§ **Excerpt provided**:

***

The Jayhawks have built off that 2021 signature win against the Longhorns with their 2022 season returning to a bowl game for the first time since the 2008 Insight Bowl.

Against Oklahoma on Saturday, a game that mattered not only for the Kansas program but for the remaining members of the Big XII, Leipold secured a program-defining win upsetting the No. 6 Sooners 38-33.
“I’m just processing everything with the ups and downs, (the) emotion,” Leipold said following the signature win. “How proud I am of this football team for so many reasons — so many today, but so many as a (coach). “… To find a way to keep battling, come up with stops when we needed them, and executing plays on top of that.”
The win was the Jayhawks first over Oklahoma since 1997. It was the first win against a top-10 opponent at home in Lawrence since 1984 when they upset No. 2 Oklahoma who was quarterbacked by freshman and future NFL Hall of Famer Troy Aikman. The Jayhawks came into Saturday’s game with an all-time record of 9-95-2 and had lost 46 of their last 47 games against top-10 ranked opponents.
“It’s big as any,” Leipold said when asked to assess the magnitude of the win. “I usually don’t do that, but I’m not in the mood right now to downplay this win for a lot of reasons. Hopefully, it’s a sign we can continue to fill this stadium and continue to recruit at a high level.”
A lot of college football analysts around the country feel Leipold and Kansas can take the next step as a program, notably FOX’s Urban Meyer who said during the Big Noon Kickoff Show, “I think Lance Leipold is the right guy at the right time. I went to practice today and spent a lot of time with him. The guy’s won six national titles. The guy won at Buffalo. He has a lot of competency coming here.”
Meyer continued, “You’ve got two big dogs (OU and Texas) leaving the conference,” Meyer said. “That’s going to open up an opportunity for somebody to really take charge, to take ownership. It could be Iowa State, it could be Kansas, Kansas State (or) Oklahoma State. There’s a lot of good programs here.”
The opportunity is there for Kansas to take control of the Big XII and become not only a major conference player but a national player, something Leipold demonstrated at the University of Wisconsin Whitewater.
The Kansas program has the resources, facilities, and coaches to develop talent, and when you have all those pieces in place, we are in the midst of the best turnaround since Snyder got Kansas State back to national relevance.
The Sunflower Showdown never looked better.

***

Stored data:
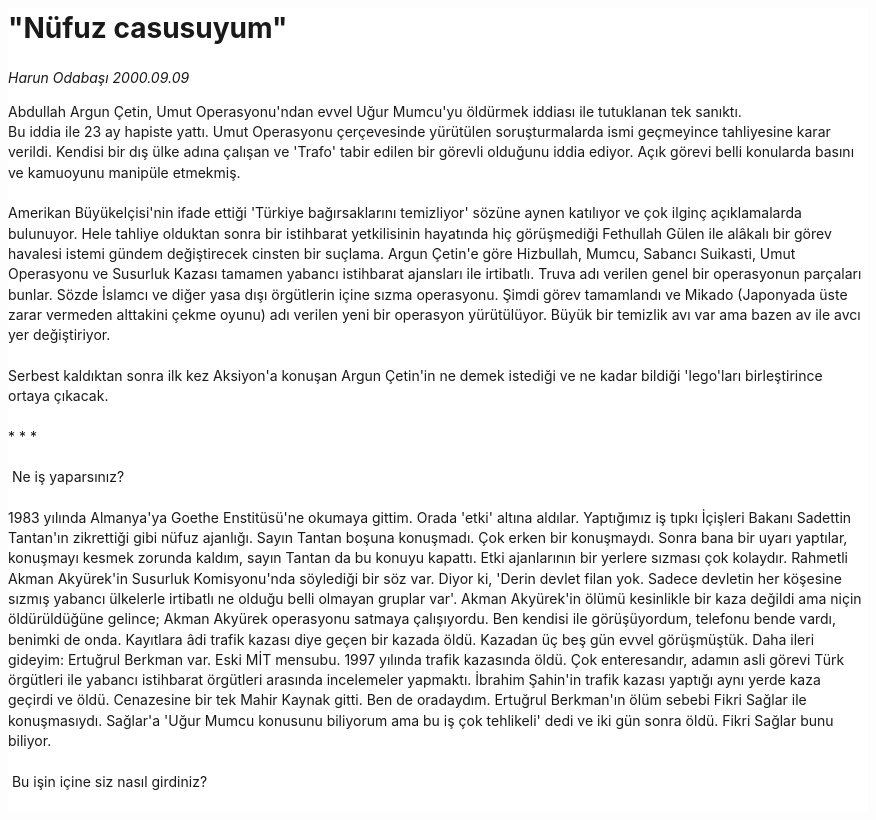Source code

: # "Nüfuz casusuyum"

*Harun Odabaşı 2000.09.09*

<div class="news-detail-text-todays">
 <div>
 </div>
 <div>
 </div>
 <div id="newsSpot">
  <font class="detail-spot">
   Abdullah Argun Çetin, Umut Operasyonu'ndan evvel Uğur Mumcu'yu öldürmek iddiası ile tutuklanan tek sanıktı.
  </font>
 </div>
 <div id="newsText">
  <font class="detail-text">
   Bu iddia ile 23 ay hapiste yattı. Umut Operasyonu çerçevesinde yürütülen soruşturmalarda ismi geçmeyince tahliyesine karar verildi. Kendisi bir dış ülke adına çalışan ve 'Trafo' tabir edilen bir görevli olduğunu iddia ediyor. Açık görevi belli konularda basını ve kamuoyunu manipüle etmekmiş.
   <br/>
   <br/>
   Amerikan Büyükelçisi'nin ifade ettiği 'Türkiye bağırsaklarını temizliyor' sözüne aynen katılıyor ve çok ilginç açıklamalarda bulunuyor. Hele tahliye olduktan sonra bir istihbarat yetkilisinin hayatında hiç görüşmediği Fethullah Gülen ile alâkalı bir görev havalesi istemi gündem değiştirecek cinsten bir suçlama. Argun Çetin'e göre Hizbullah, Mumcu, Sabancı Suikasti, Umut Operasyonu ve Susurluk Kazası tamamen yabancı istihbarat ajansları ile irtibatlı. Truva adı verilen genel bir operasyonun parçaları bunlar. Sözde İslamcı ve diğer yasa dışı örgütlerin içine sızma operasyonu. Şimdi görev tamamlandı ve Mikado (Japonyada üste zarar vermeden alttakini çekme oyunu) adı verilen yeni bir operasyon yürütülüyor. Büyük bir temizlik avı var ama bazen av ile avcı yer değiştiriyor.
   <br/>
   <br/>
   Serbest kaldıktan sonra ilk kez Aksiyon'a konuşan Argun Çetin'in ne demek istediği ve ne kadar bildiği 'lego'ları birleştirince ortaya çıkacak.
   <br/>
   <br/>
   *  *  *
   <br/>
   <br/>
    Ne iş yaparsınız?
   <br/>
   <br/>
   1983 yılında Almanya'ya Goethe Enstitüsü'ne okumaya gittim. Orada 'etki' altına aldılar. Yaptığımız iş tıpkı İçişleri Bakanı Sadettin Tantan'ın zikrettiği gibi nüfuz ajanlığı. Sayın Tantan boşuna konuşmadı. Çok erken bir konuşmaydı. Sonra bana bir uyarı yaptılar, konuşmayı kesmek zorunda kaldım, sayın Tantan da bu konuyu kapattı. Etki ajanlarının bir yerlere sızması çok kolaydır. Rahmetli Akman Akyürek'in Susurluk Komisyonu'nda söylediği bir söz var. Diyor ki, 'Derin devlet filan yok. Sadece devletin her köşesine sızmış yabancı ülkelerle irtibatlı ne olduğu belli olmayan gruplar var'. Akman Akyürek'in ölümü kesinlikle bir kaza değildi ama niçin öldürüldüğüne gelince; Akman Akyürek operasyonu satmaya çalışıyordu. Ben kendisi ile görüşüyordum, telefonu bende vardı, benimki de onda. Kayıtlara âdi trafik kazası diye geçen bir kazada öldü. Kazadan üç beş gün evvel görüşmüştük. Daha ileri gideyim: Ertuğrul Berkman var. Eski MİT mensubu. 1997 yılında trafik kazasında öldü. Çok enteresandır, adamın asli görevi Türk örgütleri ile yabancı istihbarat örgütleri arasında incelemeler yapmaktı. İbrahim Şahin'in trafik kazası yaptığı aynı yerde kaza geçirdi ve öldü. Cenazesine bir tek Mahir Kaynak gitti. Ben de oradaydım. Ertuğrul Berkman'ın ölüm sebebi Fikri Sağlar ile konuşmasıydı. Sağlar'a 'Uğur Mumcu konusunu biliyorum ama bu iş çok tehlikeli' dedi ve iki gün sonra öldü. Fikri Sağlar bunu biliyor.
   <br/>
   <br/>
    Bu işin içine siz nasıl girdiniz?
   <br/>
   <br/>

***

§ **Tasks to carry out**:
**1)** According to the football article, what was the final score when Kansas beat Oklahoma?
**2)** Translate this sentence from the football article into Spanish: "The Jayhawks came into Saturday’s game with an all-time record of 9-95-2 and had lost 46 of their last 47 games against top-10 ranked opponents."

§ **Exercise solutions**:
**1)** 38-33

**2)** Los Jayhawks llegaron al partido del sábado con un récord histórico de 9-95-2 y habían perdido 46 de sus últimos 47 partidos contra rivales clasificados entre los diez mejores.